I see negative silhouette scores when I have a segmentation that's really not working well.  If your categorical variables just aren't very related to your metric variables,  then it's possible for the metric variables by themselves to produce high quality clusters and for the categorical variables by themselves to produce high quality clusters while combining the two together produces poor clusters.  I've seen this happen often enough that I suspect this is what's going on in your data.

Did you include in the mixed ensemble several solutions from the metric data and several from the categorical data?  I would probably do that rather than have an ensemble of the one best metric solution and the one best categorical solution.

I imagine you may already have done this but I'd run some correlations to see how related are your categorical and metric variables.  I suspect they'll be low, and if they are there's not a lot you can do to create decent segments - any algorithm you try will starve from lack of useful input to work with.  If they're not so low, maybe next you could try using the Gower distance metric (works for both metric and categorical variables and it's available in the R package "daisy").
answered Jul 14, 2016 by Keith Chrzan Platinum Sawtooth Software, Inc. (97,375 points)
Thank you Keith. Yes you are right. PLS regression between categorical and scale variable showed single digit variance explained. The link is very weak.
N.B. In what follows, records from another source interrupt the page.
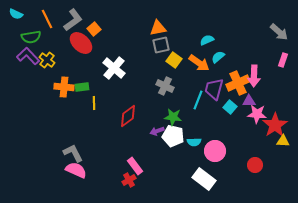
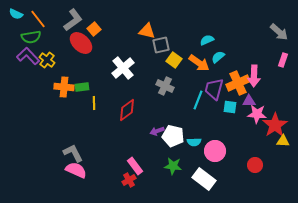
orange line at (47, 19): moved 9 px left; rotated 12 degrees counterclockwise
orange triangle at (158, 28): moved 11 px left, 3 px down; rotated 24 degrees clockwise
white cross at (114, 68): moved 9 px right; rotated 10 degrees clockwise
cyan square at (230, 107): rotated 32 degrees counterclockwise
red diamond at (128, 116): moved 1 px left, 6 px up
green star at (173, 117): moved 49 px down
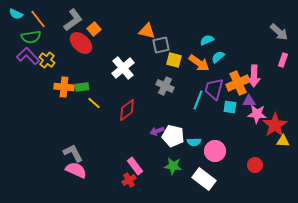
yellow square at (174, 60): rotated 21 degrees counterclockwise
yellow line at (94, 103): rotated 48 degrees counterclockwise
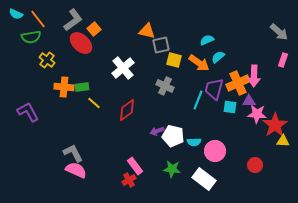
purple L-shape at (28, 56): moved 56 px down; rotated 15 degrees clockwise
green star at (173, 166): moved 1 px left, 3 px down
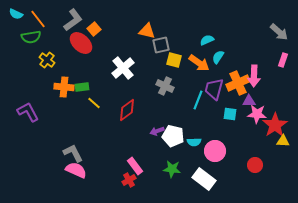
cyan semicircle at (218, 57): rotated 16 degrees counterclockwise
cyan square at (230, 107): moved 7 px down
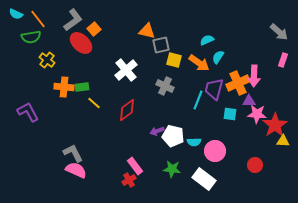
white cross at (123, 68): moved 3 px right, 2 px down
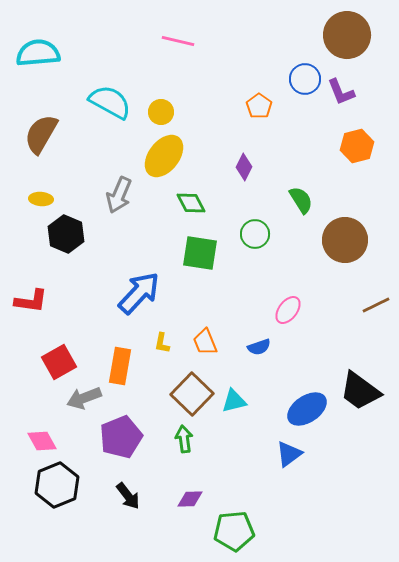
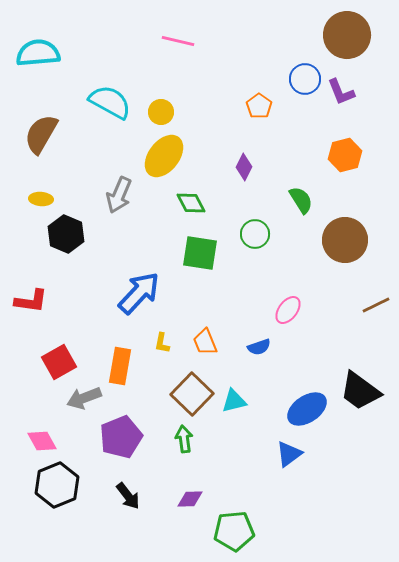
orange hexagon at (357, 146): moved 12 px left, 9 px down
But I used the whole ensemble file (70 solutions) from metric variable and the whole ensemble file (another 70 solutions) fro dummy coded categorical variables. So my combined ensemble was 140 solutions.  Are you suggesting I do some cherry-picking from resulting consensus solutions on each side when creating the combined ensemble file, as opposed to using the whole ensemble file , both of them??
No, I think if your linkage is that weak that there's just not enough in common between the categorical and metric variables to think that you're going to find a strong segmentation solution based on the two sets of more or less unrelated inputs.